Plon-Nourrit et Cie (2p. 108-110).


II


Un jour, à Carduel, que le roi était assis à son haut manger entre ses barons, il tomba tout à coup dans une rêverie profonde, la main appuyée sur un couteau dont la lame pliait sans qu’il s’en aperçût, et bientôt des larmes lui coulèrent le long du visage, de sorte qu’il n’y avait personne dans la salle qui ne fût ébahi de le voir ainsi. Au bout d’un moment, messire Gauvain dit à Keu le sénéchal :

— Que faire ? Je crains que, si nous le tirons de son penser, il ne nous en sache mauvais gré. Il me faut pourtant l’en ôter, doive-t-il m’en vouloir à jamais.

Il allait s’avancer lorsque Keu l’arrêta par le bras :

— Sire, attendez, dit-il.

Et avisant un cor qui était pendu à un massacre de cerf, il l’emboucha et en sonna à faire trembler toute la salle et jusqu’aux chambres de la reine. Le roi tressaillit légèrement.

— Qu’est-ce ?

— C’est, lui dit messire Gauvain, que vous êtes perdu en votre penser, quand vous devriez festoyer tout ce monde qui est venu à votre cour pour se réjouir. Les larmes vous couvrent la face : ce serait une triste chose si l’on vous comparait à un enfant, vous que l’on tient pour un des hommes les plus sages qui soient.

— Gauvain, Gauvain, répondit le roi, personne ne pourrait me blâmer de mon penser, car je songe au meilleur des chevaliers, celui qui fit ma paix avec Galehaut. J’ai connu un temps où les compagnons de la Table ronde s’efforçaient de s’adjoindre tous les plus preux du monde. Mais il n’en va plus de la sorte, et c’est à votre honte !

— Sire, sachez que je ne vous ferai plus honte !
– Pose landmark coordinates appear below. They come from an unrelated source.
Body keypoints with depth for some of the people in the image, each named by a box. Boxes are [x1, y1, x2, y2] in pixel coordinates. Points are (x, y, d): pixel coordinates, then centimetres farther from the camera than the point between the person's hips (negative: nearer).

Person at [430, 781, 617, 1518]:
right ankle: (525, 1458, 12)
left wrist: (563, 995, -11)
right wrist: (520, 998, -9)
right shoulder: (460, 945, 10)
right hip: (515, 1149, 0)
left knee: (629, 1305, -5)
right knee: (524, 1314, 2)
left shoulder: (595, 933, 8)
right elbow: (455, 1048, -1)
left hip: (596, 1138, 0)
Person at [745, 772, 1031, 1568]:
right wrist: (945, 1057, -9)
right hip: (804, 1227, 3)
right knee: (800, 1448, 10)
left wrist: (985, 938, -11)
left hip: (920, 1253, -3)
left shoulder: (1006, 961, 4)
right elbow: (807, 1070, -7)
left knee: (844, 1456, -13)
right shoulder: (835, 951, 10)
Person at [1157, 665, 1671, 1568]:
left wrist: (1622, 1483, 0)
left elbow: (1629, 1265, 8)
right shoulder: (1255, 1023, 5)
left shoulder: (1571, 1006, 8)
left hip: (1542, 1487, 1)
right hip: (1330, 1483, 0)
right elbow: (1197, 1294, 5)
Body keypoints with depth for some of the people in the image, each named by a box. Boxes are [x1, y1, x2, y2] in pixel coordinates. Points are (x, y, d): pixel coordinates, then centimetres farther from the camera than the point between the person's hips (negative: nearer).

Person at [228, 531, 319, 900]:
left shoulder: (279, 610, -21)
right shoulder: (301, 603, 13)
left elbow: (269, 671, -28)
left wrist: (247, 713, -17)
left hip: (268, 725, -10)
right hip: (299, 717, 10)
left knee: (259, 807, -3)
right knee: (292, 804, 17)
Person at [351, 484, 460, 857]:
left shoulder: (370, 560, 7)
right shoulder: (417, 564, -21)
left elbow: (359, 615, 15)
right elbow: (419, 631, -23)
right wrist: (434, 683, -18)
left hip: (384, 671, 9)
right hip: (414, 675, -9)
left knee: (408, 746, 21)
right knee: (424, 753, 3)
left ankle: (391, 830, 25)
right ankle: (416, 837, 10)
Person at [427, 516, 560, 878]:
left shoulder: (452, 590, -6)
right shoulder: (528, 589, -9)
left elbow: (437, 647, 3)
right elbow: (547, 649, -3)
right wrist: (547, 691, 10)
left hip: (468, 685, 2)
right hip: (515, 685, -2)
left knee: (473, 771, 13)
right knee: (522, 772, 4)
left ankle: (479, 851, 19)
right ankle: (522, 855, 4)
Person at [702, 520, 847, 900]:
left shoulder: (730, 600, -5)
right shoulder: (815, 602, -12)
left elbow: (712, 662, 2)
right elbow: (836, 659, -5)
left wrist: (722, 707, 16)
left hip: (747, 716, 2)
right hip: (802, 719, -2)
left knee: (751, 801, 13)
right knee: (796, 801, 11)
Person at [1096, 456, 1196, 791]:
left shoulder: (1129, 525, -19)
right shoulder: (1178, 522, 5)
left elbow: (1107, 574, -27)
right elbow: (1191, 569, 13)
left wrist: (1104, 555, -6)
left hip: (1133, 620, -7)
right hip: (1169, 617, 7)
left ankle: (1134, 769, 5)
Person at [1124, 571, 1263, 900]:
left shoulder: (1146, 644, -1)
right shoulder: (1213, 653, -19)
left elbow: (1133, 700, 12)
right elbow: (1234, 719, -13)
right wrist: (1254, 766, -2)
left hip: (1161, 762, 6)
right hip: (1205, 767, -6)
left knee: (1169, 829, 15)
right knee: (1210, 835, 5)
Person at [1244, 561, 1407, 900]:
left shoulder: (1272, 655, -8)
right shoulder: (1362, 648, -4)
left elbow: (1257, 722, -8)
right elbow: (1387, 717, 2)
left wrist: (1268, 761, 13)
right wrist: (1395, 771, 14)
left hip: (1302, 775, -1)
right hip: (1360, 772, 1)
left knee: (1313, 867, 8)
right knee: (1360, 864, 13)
Et messire Gauvain, s’approchant de la fenêtre, leva la main vers une église dont on apercevait le clocher et s’écria de manière à être entendu de toute la salle :

— Par Dieu et par tous les saints, je n’entrerai plus dans aucune des maisons de monseigneur le roi avant que d’avoir trouvé le chevalier aux armes noires de l’assemblée de Galore ! Seigneurs, que ceux qui veulent faire la plus haute quête qui puisse être après celle du Graal s’en viennent avec moi !

Là-dessus, il sortit de la salle, et les tables commencèrent de se vider, car presque tous les chevaliers se levèrent et le suivirent. Si bien que le roi, fort courroucé, fit rappeler son neveu qui n’était pas encore parti du palais.

— Voulez-vous emmener toute ma compagnie ? lui dit-il. Me voilà réduit à tenir ma cour tout seul ! Prenez-en vingt seulement : c’est assez pour la quête d’un seul homme.

À quoi messire Gauvain consentit : il choisit monseigneur Yvain le grand, Keu le sénéchal, Sagremor le desréé, Giflet fils de Do, Dodinel le sauvage et ceux qu’il aimait le plus. Et tandis qu’ils couraient s’armer, avant de quitter lui-même l’hôtel du roi, il fut prendre congé de la reine.

— Beau neveu, lui dit-elle en le tirant à part, je vous donnerai le moyen de retrouver celui que vous cherchez, si vous jurez sur votre foi de ne le révéler à personne.

Et quand il en eut fait le serment :

— Sachez qu’il est en compagnie de Galehaut et qu’il se nomme Lancelot du Lac.

Ayant dit, elle détourna les yeux et passa dans une autre chambre.